■ Trecho da página ■
'''

Da Página do MST*

Trinta e um anos de luta foram necessários para que a Usina Tanques, no município de Alagoa Grande, na Paraíba, fosse desapropriada e destinada à Reforma Agrária.


Trata-se de uma das mais emblemáticas áreas para a Reforma Agrária no Brasil, já que foi nela que a líder camponesa Margarida Maria Alves, que se destacou na luta por melhores condições de trabalho para os trabalhadores, foi assassinada em 12 de agosto de 1983.


A desapropriação das terras da Usina Tanques se tornou, desde a época de Margarida Maria Alves, uma das maiores bandeiras de lutas dos trabalhadores que defendem a democratização de acesso à terra no Brasil.


O assentamento terá cerca 860 hectares e capacidade para assentar 60 famílias camponesas, muitas delas, antigos posseiros que moram nas terras há muitos anos.


História


As fazendas, na década de 1970, eram usadas para a produção de cana-de-açúcar destinada à Usina Tanques, hoje em ruínas, instalada dentro da área. A líder camponesa Margarida Maria Alves foi assassinada no dia 12 de agosto de 1983, na porta da sua casa em Alagoa Grande.


Margarida foi uma das mulheres pioneiras das lutas pelos direitos dos trabalhadores e trabalhadoras rurais no Brasil.

'''

■ Aplique a leitura ■
(1) Transcreva do texto sobre a Usina Tanques a passagem que vai de "Da Página do" até "agosto de 1983.".
(2) Com base no texto sobre a Usina Tanques, responda:
(a) Quantos anos de luta foram necessários para a desapropriação da usina?
(b) Em que data Margarida Maria Alves foi assassinada?
(c) Quantas famílias camponesas o assentamento terá capacidade para assentar?
(3) Indique se cada afirmação está de acordo com o texto sobre a Usina Tanques:
(a) A Usina Tanques continua em funcionamento.
(b) O assentamento terá cerca de 860 hectares.
(c) Margarida Maria Alves foi assassinada na porta de sua casa em Alagoa Grande.
Os registros provêm de uma fonte distinta da do texto.

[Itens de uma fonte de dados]
'''

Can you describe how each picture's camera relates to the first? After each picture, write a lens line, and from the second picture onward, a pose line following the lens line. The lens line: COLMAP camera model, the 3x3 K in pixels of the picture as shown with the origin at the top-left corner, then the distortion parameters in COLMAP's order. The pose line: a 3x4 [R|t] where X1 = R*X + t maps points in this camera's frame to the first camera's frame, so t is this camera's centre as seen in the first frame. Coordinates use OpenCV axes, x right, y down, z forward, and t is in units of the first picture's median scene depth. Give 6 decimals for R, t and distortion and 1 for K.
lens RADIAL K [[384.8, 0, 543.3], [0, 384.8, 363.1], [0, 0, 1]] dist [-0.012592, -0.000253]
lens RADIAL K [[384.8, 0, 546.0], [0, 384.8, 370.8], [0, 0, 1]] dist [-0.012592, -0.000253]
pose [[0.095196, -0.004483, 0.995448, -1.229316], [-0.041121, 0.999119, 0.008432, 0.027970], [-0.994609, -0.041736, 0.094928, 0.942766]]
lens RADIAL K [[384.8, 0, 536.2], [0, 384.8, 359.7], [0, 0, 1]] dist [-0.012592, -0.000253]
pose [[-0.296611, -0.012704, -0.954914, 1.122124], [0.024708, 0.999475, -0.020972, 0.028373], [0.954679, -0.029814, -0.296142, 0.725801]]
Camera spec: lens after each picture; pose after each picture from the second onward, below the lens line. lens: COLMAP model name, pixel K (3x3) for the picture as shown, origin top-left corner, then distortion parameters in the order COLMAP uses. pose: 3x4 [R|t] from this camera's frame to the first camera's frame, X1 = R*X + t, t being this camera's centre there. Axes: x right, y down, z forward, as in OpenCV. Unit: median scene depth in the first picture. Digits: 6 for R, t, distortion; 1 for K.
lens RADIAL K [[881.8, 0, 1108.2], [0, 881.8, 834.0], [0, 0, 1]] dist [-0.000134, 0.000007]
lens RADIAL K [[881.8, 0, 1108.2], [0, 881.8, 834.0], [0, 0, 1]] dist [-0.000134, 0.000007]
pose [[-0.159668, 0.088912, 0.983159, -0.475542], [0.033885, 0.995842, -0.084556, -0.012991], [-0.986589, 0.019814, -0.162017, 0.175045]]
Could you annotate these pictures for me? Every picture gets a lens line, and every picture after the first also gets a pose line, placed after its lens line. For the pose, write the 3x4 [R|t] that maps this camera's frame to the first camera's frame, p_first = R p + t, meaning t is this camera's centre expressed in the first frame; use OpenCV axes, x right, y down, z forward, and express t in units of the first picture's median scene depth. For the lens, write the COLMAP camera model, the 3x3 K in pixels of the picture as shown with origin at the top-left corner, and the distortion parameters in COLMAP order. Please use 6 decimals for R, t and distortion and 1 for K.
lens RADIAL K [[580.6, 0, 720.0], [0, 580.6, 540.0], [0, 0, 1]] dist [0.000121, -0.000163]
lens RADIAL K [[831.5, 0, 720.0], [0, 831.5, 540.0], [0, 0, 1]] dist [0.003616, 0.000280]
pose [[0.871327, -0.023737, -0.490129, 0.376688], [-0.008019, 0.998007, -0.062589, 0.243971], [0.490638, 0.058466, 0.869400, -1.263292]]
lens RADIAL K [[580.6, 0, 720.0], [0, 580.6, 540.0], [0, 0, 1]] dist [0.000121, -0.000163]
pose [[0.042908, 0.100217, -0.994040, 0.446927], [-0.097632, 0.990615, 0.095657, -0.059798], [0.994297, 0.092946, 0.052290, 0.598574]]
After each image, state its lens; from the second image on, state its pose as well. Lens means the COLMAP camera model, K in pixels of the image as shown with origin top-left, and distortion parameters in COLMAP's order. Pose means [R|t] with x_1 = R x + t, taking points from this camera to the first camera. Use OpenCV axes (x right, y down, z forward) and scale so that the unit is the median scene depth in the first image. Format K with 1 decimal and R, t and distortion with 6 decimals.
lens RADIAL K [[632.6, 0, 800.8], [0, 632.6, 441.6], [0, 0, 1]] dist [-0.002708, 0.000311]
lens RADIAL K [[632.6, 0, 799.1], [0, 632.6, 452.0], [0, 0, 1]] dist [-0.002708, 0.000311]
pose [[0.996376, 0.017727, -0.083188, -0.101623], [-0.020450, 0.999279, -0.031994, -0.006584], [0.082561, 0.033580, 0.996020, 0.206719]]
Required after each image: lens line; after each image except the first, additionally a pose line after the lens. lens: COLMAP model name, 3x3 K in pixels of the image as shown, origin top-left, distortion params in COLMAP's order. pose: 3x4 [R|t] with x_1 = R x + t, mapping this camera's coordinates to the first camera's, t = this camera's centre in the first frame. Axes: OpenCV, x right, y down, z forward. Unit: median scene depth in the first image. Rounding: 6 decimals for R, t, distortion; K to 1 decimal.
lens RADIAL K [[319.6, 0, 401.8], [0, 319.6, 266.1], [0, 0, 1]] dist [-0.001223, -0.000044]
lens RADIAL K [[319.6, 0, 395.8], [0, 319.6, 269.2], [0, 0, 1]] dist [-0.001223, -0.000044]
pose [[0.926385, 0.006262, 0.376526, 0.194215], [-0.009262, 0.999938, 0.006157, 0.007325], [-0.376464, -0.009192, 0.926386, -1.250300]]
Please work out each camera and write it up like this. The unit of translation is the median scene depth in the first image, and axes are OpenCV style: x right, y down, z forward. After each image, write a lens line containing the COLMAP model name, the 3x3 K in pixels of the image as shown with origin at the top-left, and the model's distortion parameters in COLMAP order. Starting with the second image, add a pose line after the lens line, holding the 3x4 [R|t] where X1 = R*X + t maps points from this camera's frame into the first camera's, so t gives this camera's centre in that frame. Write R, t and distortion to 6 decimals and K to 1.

'''

■ Exercício resolvido ■
(1)
Da Página do MST*

Trinta e um anos de luta foram necessários para que a Usina Tanques, no município de Alagoa Grande, na Paraíba, fosse desapropriada e destinada à Reforma Agrária.


Trata-se de uma das mais emblemáticas áreas para a Reforma Agrária no Brasil, já que foi nela que a líder camponesa Margarida Maria Alves, que se destacou na luta por melhores condições de trabalho para os trabalhadores, foi assassinada em 12 de agosto de 1983.

(2)
(a) Trinta e um anos.
(b) Em 12 de agosto de 1983.
(c) 60 famílias.

(3)
(a) Não: "hoje em ruínas".
(b) Sim: "O assentamento terá cerca 860 hectares".
(c) Sim: "na porta da sua casa em Alagoa Grande".